───── Listing ─────
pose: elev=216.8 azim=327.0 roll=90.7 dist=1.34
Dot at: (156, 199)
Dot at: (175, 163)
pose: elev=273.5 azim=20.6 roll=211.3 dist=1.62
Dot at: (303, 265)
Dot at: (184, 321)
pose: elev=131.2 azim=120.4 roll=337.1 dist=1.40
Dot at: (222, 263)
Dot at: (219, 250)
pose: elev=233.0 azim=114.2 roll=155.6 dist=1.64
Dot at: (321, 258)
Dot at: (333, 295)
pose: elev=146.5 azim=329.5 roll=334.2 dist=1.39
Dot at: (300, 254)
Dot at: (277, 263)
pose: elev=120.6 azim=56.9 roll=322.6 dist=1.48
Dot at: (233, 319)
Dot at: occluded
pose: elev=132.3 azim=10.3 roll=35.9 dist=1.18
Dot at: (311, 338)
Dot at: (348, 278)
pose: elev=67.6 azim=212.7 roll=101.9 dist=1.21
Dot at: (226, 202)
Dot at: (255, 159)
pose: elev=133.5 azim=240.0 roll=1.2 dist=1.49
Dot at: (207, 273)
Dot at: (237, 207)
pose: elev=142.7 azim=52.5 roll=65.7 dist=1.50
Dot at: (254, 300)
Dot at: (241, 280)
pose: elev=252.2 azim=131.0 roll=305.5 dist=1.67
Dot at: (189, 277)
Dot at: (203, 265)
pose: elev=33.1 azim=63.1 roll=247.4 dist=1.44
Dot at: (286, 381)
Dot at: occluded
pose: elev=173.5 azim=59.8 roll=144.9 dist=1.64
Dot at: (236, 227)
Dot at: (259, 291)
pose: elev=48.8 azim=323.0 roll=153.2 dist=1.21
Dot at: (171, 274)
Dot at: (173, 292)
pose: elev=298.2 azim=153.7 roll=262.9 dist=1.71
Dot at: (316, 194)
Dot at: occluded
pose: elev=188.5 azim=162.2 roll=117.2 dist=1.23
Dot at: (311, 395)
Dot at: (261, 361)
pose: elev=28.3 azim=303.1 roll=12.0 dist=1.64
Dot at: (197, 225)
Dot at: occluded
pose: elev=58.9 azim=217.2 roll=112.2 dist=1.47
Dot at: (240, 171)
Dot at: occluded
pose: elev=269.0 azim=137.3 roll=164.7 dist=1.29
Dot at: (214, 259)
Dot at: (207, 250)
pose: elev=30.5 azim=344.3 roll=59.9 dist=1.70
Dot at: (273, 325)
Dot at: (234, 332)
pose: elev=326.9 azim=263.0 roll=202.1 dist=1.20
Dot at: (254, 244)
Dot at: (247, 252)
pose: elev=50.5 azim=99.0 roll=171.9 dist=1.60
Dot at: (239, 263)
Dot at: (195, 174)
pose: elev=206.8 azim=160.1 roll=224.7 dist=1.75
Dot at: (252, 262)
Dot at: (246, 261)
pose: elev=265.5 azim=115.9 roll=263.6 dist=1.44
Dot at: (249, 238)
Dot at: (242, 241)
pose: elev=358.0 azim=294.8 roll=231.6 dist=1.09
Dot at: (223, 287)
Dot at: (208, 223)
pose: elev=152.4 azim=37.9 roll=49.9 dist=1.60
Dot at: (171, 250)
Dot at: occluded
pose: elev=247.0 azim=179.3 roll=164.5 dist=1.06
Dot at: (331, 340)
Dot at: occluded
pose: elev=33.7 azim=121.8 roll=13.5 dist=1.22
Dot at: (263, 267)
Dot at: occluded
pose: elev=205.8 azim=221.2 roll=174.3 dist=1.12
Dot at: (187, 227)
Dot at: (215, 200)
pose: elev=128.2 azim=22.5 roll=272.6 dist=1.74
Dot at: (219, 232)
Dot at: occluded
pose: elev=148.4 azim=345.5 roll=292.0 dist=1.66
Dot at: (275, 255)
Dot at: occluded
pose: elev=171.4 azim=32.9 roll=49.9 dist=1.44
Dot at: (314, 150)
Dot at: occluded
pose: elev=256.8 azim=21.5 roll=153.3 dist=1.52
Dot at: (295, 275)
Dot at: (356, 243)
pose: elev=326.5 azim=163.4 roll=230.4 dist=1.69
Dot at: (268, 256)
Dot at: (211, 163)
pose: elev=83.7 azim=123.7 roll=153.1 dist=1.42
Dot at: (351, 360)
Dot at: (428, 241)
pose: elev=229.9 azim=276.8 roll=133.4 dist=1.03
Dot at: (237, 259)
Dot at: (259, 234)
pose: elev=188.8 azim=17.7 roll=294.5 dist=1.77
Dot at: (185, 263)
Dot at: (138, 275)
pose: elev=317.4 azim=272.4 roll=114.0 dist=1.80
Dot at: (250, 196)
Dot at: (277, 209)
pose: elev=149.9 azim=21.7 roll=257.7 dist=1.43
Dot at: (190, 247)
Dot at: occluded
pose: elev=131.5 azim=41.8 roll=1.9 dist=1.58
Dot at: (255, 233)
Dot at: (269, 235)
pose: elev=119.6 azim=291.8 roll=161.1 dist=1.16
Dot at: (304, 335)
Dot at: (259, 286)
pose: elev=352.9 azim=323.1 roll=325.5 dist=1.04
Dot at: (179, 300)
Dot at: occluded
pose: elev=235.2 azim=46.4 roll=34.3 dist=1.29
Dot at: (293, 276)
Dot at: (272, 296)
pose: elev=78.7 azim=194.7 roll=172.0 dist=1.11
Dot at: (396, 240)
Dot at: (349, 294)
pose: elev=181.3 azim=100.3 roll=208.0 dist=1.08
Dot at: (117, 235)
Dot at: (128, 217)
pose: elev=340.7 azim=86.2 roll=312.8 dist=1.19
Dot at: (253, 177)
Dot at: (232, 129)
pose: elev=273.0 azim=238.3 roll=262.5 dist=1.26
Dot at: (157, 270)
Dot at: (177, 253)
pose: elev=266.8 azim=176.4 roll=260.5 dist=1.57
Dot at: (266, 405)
─────
● Problem to work on
Rewrite the lines from the first one through the line containing "Dot at: (255, 159)", changing "pose" to "camera" and leaving everything else as it is.

● Answer for this exercise
camera: elev=216.8 azim=327.0 roll=90.7 dist=1.34
Dot at: (156, 199)
Dot at: (175, 163)
camera: elev=273.5 azim=20.6 roll=211.3 dist=1.62
Dot at: (303, 265)
Dot at: (184, 321)
camera: elev=131.2 azim=120.4 roll=337.1 dist=1.40
Dot at: (222, 263)
Dot at: (219, 250)
camera: elev=233.0 azim=114.2 roll=155.6 dist=1.64
Dot at: (321, 258)
Dot at: (333, 295)
camera: elev=146.5 azim=329.5 roll=334.2 dist=1.39
Dot at: (300, 254)
Dot at: (277, 263)
camera: elev=120.6 azim=56.9 roll=322.6 dist=1.48
Dot at: (233, 319)
Dot at: occluded
camera: elev=132.3 azim=10.3 roll=35.9 dist=1.18
Dot at: (311, 338)
Dot at: (348, 278)
camera: elev=67.6 azim=212.7 roll=101.9 dist=1.21
Dot at: (226, 202)
Dot at: (255, 159)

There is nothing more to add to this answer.